Artikel uit Gelderlander 24-04-2001

Roeken op bruidsvlucht in de Biezenwaard

Door MARC VAN ONNA

WINSSEN - Staatsbosbeheer gaat populieren kappen in de Biezenwaard bij Winssen om overlast van daar nestelende roeken tegen te gaan. Boswachter Klinge vertelt daar over vogels op bruidsvlucht en boerengeriefhout.

De Biezenwaard aan de dijk bij Winssen meet niet meer dan tien tot vijftien hectare en is in vergelijking met de tweeduizend hectare die onder Staatsbosbeheer Rijk van Nijmegen-Zuid vallen, niet meer dan een speldenknop.

Toch is ook in dit kleine stukje bos een grote verscheidenheid aan flora en fauna te vinden. Boswachter Frank Klinge wordt er haast lyrisch van.

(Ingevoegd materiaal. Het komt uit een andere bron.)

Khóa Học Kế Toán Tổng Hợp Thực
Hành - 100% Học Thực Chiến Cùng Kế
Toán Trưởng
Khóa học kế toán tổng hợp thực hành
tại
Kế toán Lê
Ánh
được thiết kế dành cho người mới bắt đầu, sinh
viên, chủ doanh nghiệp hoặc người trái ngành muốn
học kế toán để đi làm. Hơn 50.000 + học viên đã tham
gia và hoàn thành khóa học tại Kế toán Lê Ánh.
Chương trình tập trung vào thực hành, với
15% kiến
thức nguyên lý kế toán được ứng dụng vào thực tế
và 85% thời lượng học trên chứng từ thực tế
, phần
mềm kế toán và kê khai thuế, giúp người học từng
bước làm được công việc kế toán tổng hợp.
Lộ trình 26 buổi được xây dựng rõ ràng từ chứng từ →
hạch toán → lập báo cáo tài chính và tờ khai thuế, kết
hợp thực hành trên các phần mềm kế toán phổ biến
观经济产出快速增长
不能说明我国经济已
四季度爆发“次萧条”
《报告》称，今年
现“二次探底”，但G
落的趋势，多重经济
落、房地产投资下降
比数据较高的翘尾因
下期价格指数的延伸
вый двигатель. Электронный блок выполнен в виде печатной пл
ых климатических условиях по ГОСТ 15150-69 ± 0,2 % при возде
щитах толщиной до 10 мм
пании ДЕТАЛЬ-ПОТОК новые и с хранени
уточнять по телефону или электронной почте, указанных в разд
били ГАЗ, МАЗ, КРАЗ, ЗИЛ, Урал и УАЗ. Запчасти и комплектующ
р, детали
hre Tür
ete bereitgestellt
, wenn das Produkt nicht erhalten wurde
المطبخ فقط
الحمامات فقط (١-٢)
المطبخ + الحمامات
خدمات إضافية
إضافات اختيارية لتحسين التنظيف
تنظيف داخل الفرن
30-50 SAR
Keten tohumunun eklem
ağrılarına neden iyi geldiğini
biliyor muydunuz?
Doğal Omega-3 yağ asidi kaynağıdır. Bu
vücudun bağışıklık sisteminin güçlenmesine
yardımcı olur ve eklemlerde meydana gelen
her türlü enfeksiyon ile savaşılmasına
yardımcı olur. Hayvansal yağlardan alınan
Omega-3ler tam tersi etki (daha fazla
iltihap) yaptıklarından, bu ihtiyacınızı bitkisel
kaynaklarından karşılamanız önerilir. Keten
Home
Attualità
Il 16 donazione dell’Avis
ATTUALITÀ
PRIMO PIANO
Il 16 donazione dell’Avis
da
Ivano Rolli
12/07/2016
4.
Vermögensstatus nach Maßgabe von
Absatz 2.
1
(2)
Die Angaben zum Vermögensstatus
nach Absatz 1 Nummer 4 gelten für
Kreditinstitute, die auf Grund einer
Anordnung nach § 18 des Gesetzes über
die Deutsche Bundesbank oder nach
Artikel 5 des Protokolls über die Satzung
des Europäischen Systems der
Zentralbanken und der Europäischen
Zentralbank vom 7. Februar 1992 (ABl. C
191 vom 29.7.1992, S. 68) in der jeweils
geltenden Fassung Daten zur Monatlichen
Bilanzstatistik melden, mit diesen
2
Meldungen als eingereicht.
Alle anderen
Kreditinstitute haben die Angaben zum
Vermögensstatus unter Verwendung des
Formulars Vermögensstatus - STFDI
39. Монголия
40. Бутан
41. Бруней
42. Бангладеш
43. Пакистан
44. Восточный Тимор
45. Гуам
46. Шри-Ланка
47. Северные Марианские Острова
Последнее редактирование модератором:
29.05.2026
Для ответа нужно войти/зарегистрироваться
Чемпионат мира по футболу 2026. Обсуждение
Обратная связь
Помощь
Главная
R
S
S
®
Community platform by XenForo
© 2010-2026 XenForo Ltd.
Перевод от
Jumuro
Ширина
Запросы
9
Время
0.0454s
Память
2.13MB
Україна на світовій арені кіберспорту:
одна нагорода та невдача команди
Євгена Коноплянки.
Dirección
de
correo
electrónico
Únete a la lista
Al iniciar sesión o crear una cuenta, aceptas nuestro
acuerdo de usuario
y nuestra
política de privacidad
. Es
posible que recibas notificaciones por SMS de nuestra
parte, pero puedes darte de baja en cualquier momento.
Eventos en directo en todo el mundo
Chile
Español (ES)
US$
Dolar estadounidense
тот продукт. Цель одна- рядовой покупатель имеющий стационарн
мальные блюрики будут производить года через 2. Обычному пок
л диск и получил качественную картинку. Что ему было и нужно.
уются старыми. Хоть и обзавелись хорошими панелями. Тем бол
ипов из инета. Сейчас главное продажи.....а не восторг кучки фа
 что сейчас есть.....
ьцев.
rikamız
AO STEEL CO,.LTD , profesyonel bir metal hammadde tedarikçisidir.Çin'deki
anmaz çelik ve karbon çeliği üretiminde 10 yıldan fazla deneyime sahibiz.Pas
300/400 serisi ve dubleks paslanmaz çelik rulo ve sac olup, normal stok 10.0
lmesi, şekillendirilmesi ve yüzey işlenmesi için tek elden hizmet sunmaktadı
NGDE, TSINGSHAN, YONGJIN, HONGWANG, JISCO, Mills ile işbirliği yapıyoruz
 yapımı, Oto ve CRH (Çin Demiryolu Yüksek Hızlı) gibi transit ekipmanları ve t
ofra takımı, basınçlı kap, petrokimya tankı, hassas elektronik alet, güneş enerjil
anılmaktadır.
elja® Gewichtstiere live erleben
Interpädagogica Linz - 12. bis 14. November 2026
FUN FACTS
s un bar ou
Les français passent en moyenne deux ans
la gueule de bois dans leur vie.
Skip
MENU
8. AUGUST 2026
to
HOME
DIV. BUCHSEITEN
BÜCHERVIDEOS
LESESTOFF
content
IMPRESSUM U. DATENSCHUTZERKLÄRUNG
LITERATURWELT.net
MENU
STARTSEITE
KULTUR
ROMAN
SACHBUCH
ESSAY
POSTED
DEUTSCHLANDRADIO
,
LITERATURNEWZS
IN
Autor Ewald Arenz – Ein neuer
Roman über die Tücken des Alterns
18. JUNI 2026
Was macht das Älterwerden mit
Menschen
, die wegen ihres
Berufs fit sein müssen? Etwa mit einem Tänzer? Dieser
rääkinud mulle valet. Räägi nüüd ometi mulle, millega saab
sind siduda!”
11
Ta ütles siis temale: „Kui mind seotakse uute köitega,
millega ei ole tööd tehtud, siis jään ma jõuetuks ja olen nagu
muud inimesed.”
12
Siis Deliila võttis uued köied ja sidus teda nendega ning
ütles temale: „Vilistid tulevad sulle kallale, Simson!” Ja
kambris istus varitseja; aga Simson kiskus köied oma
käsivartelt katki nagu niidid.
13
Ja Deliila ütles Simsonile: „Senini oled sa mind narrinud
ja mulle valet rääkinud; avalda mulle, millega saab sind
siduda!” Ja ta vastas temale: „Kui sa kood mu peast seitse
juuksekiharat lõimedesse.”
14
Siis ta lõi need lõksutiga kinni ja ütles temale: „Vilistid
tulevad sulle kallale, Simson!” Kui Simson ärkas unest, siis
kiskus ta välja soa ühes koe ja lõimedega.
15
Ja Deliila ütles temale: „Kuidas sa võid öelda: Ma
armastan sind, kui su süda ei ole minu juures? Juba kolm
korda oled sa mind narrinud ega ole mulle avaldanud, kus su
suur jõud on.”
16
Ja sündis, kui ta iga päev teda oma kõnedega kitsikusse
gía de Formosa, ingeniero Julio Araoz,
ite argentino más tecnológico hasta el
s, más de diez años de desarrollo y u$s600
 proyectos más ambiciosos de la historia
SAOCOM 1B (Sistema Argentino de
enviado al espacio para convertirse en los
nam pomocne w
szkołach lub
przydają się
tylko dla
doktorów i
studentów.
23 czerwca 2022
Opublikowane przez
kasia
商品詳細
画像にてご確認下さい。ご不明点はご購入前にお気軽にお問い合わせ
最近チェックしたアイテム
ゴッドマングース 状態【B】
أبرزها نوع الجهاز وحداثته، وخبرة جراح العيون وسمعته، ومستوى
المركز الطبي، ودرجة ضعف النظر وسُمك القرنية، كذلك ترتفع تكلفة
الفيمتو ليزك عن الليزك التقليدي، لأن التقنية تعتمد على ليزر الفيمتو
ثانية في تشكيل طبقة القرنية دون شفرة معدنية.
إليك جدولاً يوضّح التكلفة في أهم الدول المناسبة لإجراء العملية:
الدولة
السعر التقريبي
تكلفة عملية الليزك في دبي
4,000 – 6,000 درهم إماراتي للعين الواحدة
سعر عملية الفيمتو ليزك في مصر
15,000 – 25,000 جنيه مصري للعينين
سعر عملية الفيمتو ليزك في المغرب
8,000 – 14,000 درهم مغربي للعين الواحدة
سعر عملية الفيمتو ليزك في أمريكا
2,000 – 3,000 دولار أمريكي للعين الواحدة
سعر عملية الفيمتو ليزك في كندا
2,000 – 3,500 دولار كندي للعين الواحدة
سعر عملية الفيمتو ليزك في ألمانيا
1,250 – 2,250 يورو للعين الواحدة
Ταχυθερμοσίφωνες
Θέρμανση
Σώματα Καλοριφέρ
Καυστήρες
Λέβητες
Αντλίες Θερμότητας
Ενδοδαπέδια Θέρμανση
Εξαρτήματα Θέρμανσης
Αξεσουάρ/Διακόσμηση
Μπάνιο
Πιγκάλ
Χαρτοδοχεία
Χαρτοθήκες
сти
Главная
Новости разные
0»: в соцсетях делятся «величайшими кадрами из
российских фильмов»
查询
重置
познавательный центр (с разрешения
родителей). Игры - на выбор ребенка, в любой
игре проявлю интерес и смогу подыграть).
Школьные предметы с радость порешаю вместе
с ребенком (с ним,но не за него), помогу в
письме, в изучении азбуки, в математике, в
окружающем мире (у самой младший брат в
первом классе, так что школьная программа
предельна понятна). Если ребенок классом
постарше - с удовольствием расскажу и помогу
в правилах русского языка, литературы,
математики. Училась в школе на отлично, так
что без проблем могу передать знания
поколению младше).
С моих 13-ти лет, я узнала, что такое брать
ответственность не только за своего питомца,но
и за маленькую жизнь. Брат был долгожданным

Hij wijst op een open plek, waar dovenetel opschiet naast fluitekruid en speenkruid. Ook essen en iepen doen het er goed. 'Als je niets zou doen, werd het hier een puur essen en iepenbos', zegt Klinge.

Dat is ook min of meer het doel van de omvorming die Staatsbosbeheer op plekken als deze voor ogen heeft. Niet meer de rechte rijen populieren van vroeger, maar meer de natuur z'n gang laten gaan.

Dat zorgt ervoor dat er meer soorten gaan groeien en dat er veel meer insecten en vogels huizen. En dat is weer goed voor de 'natuurbeleving' van mensen, al is de Biezenwaard niet heel erg toegankelijk.

'Mensen kunnen al terecht in soortgelijke bossen bij Slot Doddendael in Ewijk of bij de Hatertse vennen', zegt Klinge. 'En als ze willen, kunnen ze dit bos bekijken vanaf de verkeersluwe dijk. Nee, laat dit maar een eiland van rust blijven.'

Die rust is betrekkelijk, want de af en aan vliegende roeken maken een behoorlijke herrie. Recent heeft Klinge 127 nesten geteld. Verder zitten er houtduiven, boompiepers, groene en bonte spechten, eksters en noem maar op. Op de wiel zitten boerenganzen die het riet langs de kant kort houden.

De beschermde roek is zó dominant dat Staatsbosbeheer na de broedtijd een stel populieren wil kappen, zodat ze elders hun heil moeten gaan zoeken. Dat is toegestaan, als er binnen een straal van tien kilometer maar een alternatieve plek is waar ze kunnen nestelen.

In het Land van Maas en Waal zijn die er volop, want overal zijn van dit soort plukjes bos. Vol met populieren, want die groeien lekker snel op de natte kleigrond.

Vooral vroeger werden ze ook veel gebruikt om klompen van te maken, bezems of om de openhaard mee te stoken. Peppels werden daarom ook wel boerengeriefhout genoemd.

Maar ze krijgen ook hartrot na een jaar of dertig en leveren dan gevaar op. Een bijkomende reden voor Staatsbosbeheer om wat aan de peppels te doen.

De roeken zijn een ware plaag voor boeren, omdat de vogels verzot zijn op de zaden van eiwitrijke gewassen als bonen en maïs.

Een direct aanwonende van het bos vertelt dat de roeken hem hebben gedwongen zijn dak opnieuw met riet te laten bekleden. De dieren sloopten de dakbedekking om nesten van te bouwen. 

'Toch woon ik liever hier met het geluid van de roeken', zo vertelt de man, 'dan verderop aan de snelweg.'

Volgens Klinge zijn er in het vroege voorjaar al eens tussen de duizend en 1500 roeken geteld in de Biezenwaard. Hele wolken vogels, op zoek naar een partner.

'Ik noem dat bruidsvluchten', zegt Klinge. 

'Aan de randen zitten de solitaire, zeg maar vrijgezelle roeken. Die vliegen bij zonsopkomst over, op zoek naar een soortgenoot om een koppel mee te vormen. Roeken zijn heel trouwe dieren, ze hebben een vaste partner.'

Een beetje ruzie maken ze soms wel, weet de boswachter. Om eten, bijvoorbeeld. Of ze slopen elkaars nest om het materiaal zelf te gebruiken. Het liefst bouwen ze zo'n nest dus in een populier. Verdwijnt de populier, dan zoekt de roek een andere. 'In die zin is het een echte boomhopper', zegt Klinge.

Voor het bos helemaal is omgevormd tot een plek met 'meer natuur' moet nog even geduld worden geoefend, want dat proces duurt zeker vijftig tot honderd jaar.